### YOUR GOAL:
Could you print verbatim the stretch of rows below that starts with the line containing "pose: elev=151.1 azim=3.8" and ends with the line containing "Dot at: (179, 293)", including both of those lines?
======== DATA LISTING
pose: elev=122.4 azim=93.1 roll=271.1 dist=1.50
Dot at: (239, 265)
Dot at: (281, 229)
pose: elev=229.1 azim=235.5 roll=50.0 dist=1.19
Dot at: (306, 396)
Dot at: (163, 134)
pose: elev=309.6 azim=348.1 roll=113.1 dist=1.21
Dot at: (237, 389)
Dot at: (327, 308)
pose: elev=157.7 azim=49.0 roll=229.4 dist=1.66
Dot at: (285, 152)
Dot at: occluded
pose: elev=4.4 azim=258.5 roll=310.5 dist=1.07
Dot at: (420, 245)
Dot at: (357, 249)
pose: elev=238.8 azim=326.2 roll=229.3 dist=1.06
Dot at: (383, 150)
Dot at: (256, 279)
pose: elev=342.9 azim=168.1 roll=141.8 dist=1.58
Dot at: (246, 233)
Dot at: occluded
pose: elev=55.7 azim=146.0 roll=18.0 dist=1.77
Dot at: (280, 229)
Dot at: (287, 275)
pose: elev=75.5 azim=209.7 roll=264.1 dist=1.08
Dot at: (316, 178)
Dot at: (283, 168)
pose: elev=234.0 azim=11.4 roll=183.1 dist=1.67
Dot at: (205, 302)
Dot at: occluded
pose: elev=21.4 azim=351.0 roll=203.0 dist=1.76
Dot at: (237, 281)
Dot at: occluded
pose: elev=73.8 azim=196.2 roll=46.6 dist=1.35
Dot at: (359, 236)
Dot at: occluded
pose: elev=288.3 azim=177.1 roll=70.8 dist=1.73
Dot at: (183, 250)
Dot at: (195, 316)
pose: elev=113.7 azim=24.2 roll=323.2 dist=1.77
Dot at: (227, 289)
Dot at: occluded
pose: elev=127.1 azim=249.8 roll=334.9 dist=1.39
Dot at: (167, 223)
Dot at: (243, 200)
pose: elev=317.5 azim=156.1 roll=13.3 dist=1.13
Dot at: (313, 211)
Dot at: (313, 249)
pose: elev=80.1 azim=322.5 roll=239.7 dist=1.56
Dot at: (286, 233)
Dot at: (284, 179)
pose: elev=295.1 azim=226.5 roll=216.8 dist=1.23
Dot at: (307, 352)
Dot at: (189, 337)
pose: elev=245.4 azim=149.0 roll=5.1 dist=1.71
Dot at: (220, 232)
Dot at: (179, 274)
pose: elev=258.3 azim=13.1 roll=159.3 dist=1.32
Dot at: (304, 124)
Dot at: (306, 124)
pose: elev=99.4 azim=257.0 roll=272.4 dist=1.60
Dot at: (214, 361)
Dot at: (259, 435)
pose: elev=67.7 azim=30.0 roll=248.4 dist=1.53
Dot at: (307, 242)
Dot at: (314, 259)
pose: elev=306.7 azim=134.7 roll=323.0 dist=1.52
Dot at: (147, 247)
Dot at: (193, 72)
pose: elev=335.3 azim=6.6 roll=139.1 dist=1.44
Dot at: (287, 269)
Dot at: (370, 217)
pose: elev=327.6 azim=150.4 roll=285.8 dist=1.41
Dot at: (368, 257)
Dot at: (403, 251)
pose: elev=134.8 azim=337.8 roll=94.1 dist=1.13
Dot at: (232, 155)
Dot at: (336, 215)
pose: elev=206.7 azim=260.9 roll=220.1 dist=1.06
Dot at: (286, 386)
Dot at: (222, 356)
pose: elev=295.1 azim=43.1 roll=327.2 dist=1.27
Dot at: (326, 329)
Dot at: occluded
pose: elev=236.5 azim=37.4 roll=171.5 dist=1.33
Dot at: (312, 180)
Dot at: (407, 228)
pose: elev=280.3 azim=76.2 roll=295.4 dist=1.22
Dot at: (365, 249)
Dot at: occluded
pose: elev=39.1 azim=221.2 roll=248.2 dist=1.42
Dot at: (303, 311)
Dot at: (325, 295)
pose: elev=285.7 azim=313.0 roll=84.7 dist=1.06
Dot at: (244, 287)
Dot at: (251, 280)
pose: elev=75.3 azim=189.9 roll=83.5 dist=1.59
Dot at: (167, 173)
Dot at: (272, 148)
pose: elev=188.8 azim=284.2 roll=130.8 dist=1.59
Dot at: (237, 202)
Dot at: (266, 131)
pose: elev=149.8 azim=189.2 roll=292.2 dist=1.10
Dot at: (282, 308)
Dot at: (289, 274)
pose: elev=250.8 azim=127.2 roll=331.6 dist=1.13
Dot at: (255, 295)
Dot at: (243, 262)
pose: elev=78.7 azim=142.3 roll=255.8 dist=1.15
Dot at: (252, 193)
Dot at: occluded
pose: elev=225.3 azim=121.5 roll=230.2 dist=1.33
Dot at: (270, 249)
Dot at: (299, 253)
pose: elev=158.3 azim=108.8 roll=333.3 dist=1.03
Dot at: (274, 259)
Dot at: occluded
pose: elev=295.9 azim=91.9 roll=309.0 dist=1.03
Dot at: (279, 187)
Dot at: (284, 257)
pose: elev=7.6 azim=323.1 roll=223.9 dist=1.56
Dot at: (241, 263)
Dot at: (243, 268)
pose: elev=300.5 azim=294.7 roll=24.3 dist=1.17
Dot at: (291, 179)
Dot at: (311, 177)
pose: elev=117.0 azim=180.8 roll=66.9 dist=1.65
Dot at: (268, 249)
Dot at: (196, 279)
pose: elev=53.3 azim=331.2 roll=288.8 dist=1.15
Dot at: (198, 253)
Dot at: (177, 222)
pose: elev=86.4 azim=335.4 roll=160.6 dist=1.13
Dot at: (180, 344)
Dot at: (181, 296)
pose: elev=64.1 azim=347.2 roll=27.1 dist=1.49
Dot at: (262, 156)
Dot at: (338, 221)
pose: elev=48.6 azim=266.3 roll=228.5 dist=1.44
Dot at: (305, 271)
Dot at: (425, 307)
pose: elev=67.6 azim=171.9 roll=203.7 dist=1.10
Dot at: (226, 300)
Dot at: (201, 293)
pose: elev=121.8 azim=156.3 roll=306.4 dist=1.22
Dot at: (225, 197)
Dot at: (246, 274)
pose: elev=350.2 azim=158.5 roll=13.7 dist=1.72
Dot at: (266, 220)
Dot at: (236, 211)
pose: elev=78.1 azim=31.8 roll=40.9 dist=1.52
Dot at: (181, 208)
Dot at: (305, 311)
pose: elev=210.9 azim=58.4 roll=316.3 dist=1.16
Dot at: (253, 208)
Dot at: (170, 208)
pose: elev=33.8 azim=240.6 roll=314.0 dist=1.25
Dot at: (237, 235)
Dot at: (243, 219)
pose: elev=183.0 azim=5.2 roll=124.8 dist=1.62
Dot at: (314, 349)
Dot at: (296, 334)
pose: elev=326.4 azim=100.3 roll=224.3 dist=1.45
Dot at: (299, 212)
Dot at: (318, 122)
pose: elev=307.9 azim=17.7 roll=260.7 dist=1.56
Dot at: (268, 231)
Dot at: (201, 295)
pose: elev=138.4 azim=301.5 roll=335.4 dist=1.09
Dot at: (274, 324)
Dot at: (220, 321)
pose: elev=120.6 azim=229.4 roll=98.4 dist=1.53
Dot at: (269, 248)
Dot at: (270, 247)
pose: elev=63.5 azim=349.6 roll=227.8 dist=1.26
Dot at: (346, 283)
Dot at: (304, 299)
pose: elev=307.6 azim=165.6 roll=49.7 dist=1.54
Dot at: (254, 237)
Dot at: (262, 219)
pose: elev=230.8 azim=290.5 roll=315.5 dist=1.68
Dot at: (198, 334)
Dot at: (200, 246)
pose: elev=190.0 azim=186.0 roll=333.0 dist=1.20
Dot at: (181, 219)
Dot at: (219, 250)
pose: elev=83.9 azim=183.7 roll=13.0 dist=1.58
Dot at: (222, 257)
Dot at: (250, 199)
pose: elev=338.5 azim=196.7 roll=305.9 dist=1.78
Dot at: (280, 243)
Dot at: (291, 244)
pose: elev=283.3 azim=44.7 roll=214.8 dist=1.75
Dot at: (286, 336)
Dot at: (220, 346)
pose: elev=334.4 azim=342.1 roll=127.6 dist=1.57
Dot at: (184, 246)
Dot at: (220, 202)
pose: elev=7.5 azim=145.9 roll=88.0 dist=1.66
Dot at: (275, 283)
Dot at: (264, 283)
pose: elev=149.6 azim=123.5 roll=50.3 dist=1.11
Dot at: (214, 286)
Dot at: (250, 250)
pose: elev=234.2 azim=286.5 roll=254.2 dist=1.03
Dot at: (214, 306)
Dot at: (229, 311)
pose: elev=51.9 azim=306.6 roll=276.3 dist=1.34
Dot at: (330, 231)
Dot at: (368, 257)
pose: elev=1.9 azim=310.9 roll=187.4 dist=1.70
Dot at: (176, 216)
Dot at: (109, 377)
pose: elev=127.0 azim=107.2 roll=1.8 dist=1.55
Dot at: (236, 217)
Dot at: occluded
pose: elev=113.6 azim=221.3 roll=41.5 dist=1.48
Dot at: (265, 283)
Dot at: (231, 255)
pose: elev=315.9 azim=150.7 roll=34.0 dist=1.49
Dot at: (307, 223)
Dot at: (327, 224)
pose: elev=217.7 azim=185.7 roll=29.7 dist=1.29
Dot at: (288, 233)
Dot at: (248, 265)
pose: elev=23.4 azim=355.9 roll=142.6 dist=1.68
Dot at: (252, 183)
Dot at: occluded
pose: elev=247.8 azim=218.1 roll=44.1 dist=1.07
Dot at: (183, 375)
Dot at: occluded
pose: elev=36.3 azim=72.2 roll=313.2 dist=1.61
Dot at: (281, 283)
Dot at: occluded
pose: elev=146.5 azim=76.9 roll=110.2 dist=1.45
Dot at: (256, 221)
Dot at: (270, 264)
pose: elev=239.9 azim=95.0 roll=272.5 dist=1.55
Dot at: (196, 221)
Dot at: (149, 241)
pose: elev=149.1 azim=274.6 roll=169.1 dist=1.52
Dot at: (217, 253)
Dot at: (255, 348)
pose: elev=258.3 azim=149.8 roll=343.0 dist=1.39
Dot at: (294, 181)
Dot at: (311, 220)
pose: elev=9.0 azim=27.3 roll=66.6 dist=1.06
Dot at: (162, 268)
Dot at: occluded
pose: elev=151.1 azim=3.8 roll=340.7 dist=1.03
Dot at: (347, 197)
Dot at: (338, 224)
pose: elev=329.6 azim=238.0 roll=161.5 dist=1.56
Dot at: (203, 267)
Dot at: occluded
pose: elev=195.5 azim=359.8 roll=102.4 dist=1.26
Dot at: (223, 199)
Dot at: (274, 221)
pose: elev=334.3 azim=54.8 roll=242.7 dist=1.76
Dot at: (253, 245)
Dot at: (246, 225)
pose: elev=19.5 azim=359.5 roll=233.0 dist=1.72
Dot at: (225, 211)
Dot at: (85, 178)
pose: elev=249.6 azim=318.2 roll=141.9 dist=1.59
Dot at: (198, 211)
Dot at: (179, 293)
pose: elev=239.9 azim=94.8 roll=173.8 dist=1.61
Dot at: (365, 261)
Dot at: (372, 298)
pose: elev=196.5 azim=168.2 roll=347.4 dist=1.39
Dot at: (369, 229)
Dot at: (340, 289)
================
### FULL OUTPUT:
pose: elev=151.1 azim=3.8 roll=340.7 dist=1.03
Dot at: (347, 197)
Dot at: (338, 224)
pose: elev=329.6 azim=238.0 roll=161.5 dist=1.56
Dot at: (203, 267)
Dot at: occluded
pose: elev=195.5 azim=359.8 roll=102.4 dist=1.26
Dot at: (223, 199)
Dot at: (274, 221)
pose: elev=334.3 azim=54.8 roll=242.7 dist=1.76
Dot at: (253, 245)
Dot at: (246, 225)
pose: elev=19.5 azim=359.5 roll=233.0 dist=1.72
Dot at: (225, 211)
Dot at: (85, 178)
pose: elev=249.6 azim=318.2 roll=141.9 dist=1.59
Dot at: (198, 211)
Dot at: (179, 293)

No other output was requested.